Nifty 50 perspective
Bull Market in Indian context at Nifty 24,300: apply SEBI/regulatory framing where relevant and tag index trades separately in weekly review.
Reliance Industries perspective
Bull Market using Reliance at ₹1,300 as a liquid large-cap example — adjust numbers to your live quote and contract note.
Bank Nifty futures perspective
Bull Market with Bank Nifty futures at 55,000 — respect lot size 30 and quarterly vs monthly contract rules on NSE.
How to validate
- Validate Bull Market fills against broker contract notes monthly.
- Measure median slippage in points/₹ for Bull Market on Bank Nifty vs mid-caps.
- Flag sessions with abnormal rejections or partial fills for separate review.
- Compare limit vs market tags only on symbols with similar liquidity.
How to track in TradeLyser
- Record order type, limit price, fill price, and latency on the trade.
- Tag “slippage > plan” when Bull Market fills worse than expected.
- Monthly slippage report by symbol and order type in analytics.
- Reconcile with broker order log quarterly.
Best practices
- Choose Bull Market before the move, not after FOMO entry.

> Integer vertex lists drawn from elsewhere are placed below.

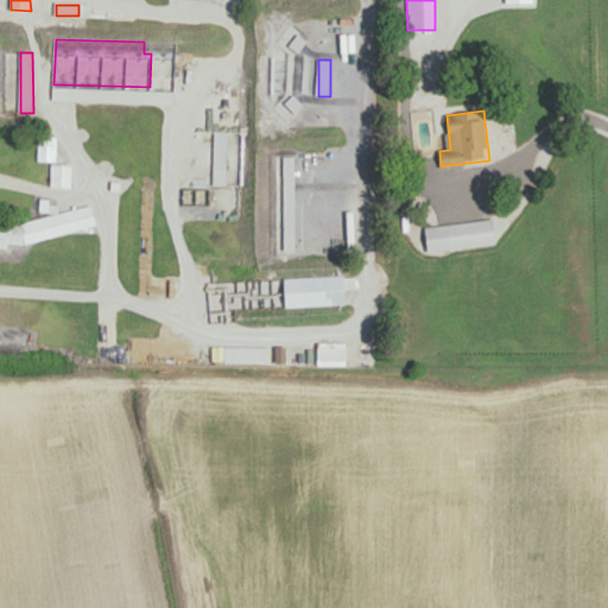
[(296,156),(283,157),(284,251),(297,251),(296,156)]
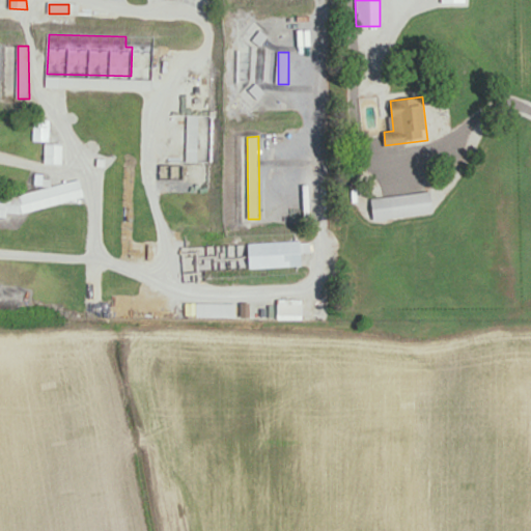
[(63,164),(63,143),(46,143),(46,164),(63,164)]
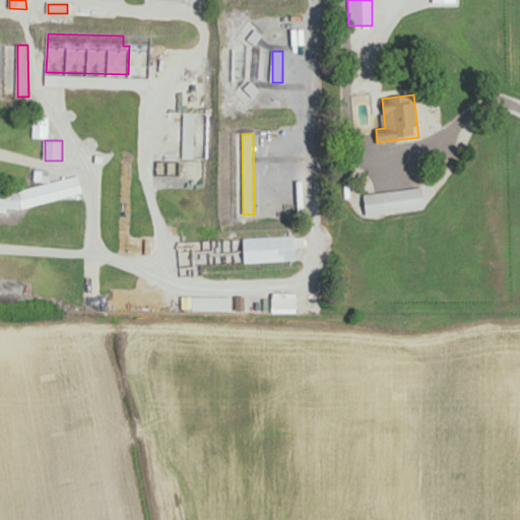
[(426,210),(425,188),(365,194),(367,215),(426,210)]
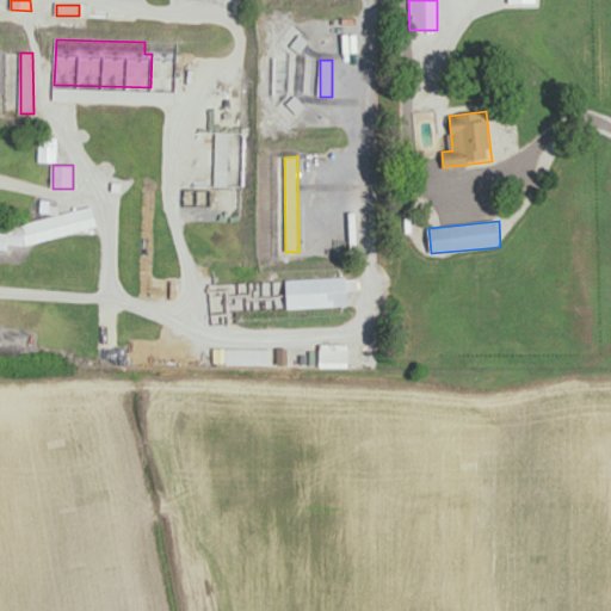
[(356,278),(287,279),(288,309),(350,308),(349,290),(357,290),(356,278)]
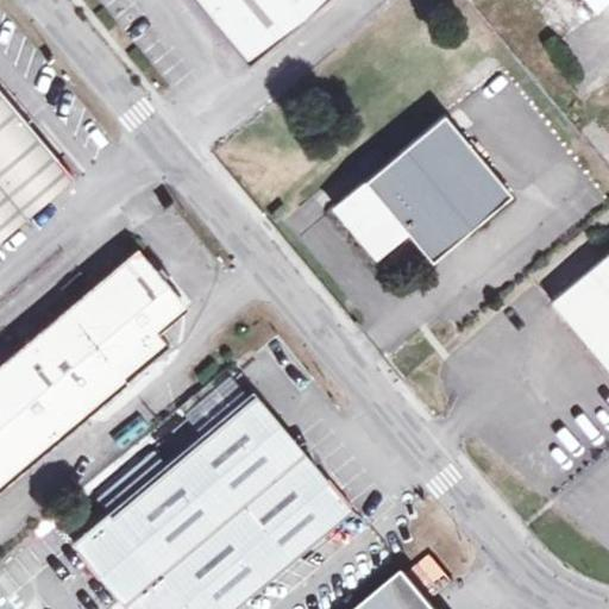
[(195,0),(248,62),(321,0),(195,0)]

- Default to limits on illiquid mid-caps; markets on urgent exits only.
- Log rejected orders — they reveal unrealistic limit discipline.
- Review slippage in R-multiples, not only rupees.
Common pitfalls
- Chasing with market orders after Bull Market already moved.
- Using limits on fast Bank Nifty breaks without timeout rules.
- Not recording partial fills — skews performance stats.
- Assuming broker fills match intended Bull Market every time.
How to use this in TradeLyser
Tag market regime weekly in journal; split stats bull vs non-bull.
Related terms
Bear market shows lower lows, contracting multiples, and defensive leadership.
Market cycles describe recurring phases of expansion, peak, contraction, and trough.
Nifty 50 tracks 50 large NSE stocks — widely used benchmark and futures underlying.
Trend following enters in direction of the prevailing trend and holds until trend rules exit.
FAQ
Bull market define by Nifty 200 DMA?
Common filter — document yours.
Shorting in bull market?
Separate short tag — often lower win rate.